Toulon: la révolte des supporters contre les choix de la direction

Devant le Stade Mayol où Toulon affrontera ce samedi à 17h Perpignan, un nom revient inlassablement dans la bouche des présidents de différents groupes de supporters du RCT : Louis Carbonel. L’annonce du départ de l’enfant du pays pour Montpellier à la fin de la saison passe mal. "On nous avait vendu le projet du RCT autour de la formation et Louis Carbonel en était la tête de gondole c’est pour ça qu’on a du mal à comprendre son départ", regrette Patrick Cornet des Mordus du RCT après avoir dévoré les pages jaunes du Midol consacrant un édito à la semaine folle de leur club fétiche.

Données collectées:
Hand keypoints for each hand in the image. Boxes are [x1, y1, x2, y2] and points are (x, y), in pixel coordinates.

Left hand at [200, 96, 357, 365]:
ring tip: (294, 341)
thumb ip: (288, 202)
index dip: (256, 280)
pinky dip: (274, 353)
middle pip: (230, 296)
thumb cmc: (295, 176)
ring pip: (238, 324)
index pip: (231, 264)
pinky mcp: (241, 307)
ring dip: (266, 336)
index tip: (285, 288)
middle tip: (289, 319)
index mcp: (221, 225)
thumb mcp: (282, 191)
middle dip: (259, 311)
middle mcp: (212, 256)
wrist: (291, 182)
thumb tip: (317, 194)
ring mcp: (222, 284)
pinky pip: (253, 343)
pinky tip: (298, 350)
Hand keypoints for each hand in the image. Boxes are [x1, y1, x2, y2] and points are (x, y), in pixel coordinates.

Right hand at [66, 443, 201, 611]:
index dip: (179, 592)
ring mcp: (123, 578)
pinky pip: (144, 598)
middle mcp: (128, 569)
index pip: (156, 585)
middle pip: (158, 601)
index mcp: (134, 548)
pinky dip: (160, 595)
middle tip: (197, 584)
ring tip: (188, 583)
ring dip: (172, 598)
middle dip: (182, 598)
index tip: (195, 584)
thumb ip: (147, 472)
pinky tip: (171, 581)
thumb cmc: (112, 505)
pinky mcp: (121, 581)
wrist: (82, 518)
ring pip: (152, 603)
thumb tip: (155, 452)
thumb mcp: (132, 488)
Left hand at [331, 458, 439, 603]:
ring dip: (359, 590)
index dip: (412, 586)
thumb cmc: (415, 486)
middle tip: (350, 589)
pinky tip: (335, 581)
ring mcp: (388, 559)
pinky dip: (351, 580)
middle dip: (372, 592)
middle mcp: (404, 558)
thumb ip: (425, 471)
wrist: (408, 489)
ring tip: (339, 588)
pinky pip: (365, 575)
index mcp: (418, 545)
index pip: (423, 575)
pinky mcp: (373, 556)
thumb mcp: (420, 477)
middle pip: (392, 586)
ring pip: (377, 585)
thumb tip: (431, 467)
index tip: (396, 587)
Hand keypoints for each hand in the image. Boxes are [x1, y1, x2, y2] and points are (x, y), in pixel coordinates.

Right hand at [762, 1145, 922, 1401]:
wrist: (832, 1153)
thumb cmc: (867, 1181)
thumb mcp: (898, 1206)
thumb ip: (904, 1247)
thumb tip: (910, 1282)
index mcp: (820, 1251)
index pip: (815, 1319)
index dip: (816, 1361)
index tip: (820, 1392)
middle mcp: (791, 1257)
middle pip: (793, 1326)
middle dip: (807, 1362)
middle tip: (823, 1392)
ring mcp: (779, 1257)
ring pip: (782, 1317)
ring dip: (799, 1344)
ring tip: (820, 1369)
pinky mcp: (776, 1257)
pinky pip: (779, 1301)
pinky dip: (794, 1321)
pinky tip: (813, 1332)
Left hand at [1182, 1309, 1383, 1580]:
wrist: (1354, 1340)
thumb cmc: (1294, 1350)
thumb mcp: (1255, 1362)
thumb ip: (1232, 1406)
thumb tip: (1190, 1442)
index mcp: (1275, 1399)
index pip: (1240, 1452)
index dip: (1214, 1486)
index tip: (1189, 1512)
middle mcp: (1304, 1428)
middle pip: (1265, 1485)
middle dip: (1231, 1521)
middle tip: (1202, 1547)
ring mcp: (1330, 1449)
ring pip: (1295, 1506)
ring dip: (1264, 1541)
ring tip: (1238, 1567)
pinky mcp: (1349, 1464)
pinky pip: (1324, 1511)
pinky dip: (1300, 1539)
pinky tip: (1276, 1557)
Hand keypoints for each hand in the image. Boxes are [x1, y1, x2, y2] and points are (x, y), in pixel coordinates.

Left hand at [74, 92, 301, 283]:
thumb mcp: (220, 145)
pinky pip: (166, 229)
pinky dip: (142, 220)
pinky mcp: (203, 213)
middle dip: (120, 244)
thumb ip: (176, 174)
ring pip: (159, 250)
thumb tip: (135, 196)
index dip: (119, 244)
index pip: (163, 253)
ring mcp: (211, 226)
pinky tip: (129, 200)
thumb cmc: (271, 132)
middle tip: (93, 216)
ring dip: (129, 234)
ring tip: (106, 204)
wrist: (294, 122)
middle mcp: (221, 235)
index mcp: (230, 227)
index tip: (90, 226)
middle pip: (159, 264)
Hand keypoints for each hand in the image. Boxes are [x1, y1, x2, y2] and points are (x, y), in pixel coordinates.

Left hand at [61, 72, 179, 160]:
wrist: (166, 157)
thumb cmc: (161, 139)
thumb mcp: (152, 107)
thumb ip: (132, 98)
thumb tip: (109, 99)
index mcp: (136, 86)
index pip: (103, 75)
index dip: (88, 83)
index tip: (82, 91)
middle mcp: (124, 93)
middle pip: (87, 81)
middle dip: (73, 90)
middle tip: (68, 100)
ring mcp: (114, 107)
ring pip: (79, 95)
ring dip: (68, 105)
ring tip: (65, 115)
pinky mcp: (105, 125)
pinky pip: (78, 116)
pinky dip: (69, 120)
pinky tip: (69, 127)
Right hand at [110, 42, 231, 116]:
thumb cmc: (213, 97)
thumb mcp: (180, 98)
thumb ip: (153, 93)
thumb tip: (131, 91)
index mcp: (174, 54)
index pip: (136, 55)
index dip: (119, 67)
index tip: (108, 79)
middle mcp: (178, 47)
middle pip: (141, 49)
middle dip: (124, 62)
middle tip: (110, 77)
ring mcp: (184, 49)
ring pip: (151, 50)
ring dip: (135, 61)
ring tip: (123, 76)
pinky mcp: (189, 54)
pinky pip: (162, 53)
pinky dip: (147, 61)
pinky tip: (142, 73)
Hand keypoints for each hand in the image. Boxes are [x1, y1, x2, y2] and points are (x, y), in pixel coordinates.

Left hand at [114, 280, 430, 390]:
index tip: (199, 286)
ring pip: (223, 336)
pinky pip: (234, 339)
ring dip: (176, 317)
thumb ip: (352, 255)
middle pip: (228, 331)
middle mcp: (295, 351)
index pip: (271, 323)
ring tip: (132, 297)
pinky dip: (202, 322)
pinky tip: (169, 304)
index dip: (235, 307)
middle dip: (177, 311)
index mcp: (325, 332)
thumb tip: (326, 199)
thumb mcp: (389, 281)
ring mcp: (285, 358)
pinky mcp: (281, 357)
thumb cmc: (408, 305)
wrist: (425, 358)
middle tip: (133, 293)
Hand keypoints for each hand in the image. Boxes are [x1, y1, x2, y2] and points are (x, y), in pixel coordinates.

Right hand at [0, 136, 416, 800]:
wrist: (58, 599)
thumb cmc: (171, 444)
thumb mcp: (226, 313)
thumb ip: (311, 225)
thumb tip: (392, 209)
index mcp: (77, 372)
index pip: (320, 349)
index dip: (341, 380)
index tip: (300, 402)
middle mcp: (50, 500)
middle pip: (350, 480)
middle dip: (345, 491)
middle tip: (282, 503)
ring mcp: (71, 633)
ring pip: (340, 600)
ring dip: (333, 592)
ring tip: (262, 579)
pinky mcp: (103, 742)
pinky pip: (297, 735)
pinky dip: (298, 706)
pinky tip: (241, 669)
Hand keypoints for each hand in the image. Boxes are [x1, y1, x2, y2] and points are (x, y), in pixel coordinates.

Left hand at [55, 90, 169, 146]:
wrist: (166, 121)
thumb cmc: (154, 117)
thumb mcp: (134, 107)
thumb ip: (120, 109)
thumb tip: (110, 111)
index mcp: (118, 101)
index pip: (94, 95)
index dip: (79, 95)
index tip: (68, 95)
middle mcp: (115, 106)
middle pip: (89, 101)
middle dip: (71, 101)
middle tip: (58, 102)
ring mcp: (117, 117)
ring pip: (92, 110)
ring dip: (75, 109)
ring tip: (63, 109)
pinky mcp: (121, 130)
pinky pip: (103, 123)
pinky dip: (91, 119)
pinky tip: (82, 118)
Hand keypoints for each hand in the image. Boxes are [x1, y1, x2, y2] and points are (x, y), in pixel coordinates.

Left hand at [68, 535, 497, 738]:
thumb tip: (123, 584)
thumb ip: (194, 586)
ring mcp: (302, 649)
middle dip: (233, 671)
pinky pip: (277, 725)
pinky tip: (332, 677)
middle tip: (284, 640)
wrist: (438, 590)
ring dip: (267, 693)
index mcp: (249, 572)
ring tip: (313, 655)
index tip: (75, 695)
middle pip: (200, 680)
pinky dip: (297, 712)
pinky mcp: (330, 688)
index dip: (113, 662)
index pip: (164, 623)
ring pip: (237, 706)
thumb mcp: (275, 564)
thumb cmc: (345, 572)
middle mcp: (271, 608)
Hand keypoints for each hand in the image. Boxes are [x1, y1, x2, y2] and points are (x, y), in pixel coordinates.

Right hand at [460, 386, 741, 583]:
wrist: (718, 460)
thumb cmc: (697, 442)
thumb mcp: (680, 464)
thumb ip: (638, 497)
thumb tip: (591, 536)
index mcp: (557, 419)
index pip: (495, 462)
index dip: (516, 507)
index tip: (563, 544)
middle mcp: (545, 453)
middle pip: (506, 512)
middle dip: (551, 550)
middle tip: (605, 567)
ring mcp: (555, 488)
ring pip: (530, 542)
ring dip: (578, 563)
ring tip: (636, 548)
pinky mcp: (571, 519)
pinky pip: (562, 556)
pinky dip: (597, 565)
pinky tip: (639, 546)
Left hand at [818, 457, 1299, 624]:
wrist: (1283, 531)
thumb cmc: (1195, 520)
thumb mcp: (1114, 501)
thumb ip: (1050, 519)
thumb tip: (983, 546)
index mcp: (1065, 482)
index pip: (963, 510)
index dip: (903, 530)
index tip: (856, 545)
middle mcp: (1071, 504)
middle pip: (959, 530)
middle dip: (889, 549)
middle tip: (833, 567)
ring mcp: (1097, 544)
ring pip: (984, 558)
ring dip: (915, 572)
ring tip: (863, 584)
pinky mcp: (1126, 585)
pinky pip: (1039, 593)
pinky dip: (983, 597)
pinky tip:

Exercice: Prolongez le texte de lecture sur la révolte des supporters toulonnais en reprenant juste après sa dernière phrase.

Résultat:
"On se demande comment on va pouvoir trouver un 10 de son niveau." Julien Perpère des Fils de Besagne embraye : "On demande de la cohérence parce qu’on nous expliquait que la génération menée par Carbonel était celle qui allait permettre au club d’exister au plus haut niveau mais aujourd’hui il n’en reste plus beaucoup." Plus qu’un simple joueur, l’international français arrivé dans le club varois à 6 ans risque de laisser un grand vide "Louis c’est quatre titres dans les catégories jeunes du club, c’est un minot attachant. Sa volonté numéro une était de rester à Toulon, le choix de son départ vient de la direction, il était d’ailleurs encore sous contrat. Les raisons de ce départ nous interpellent et nous heurtent."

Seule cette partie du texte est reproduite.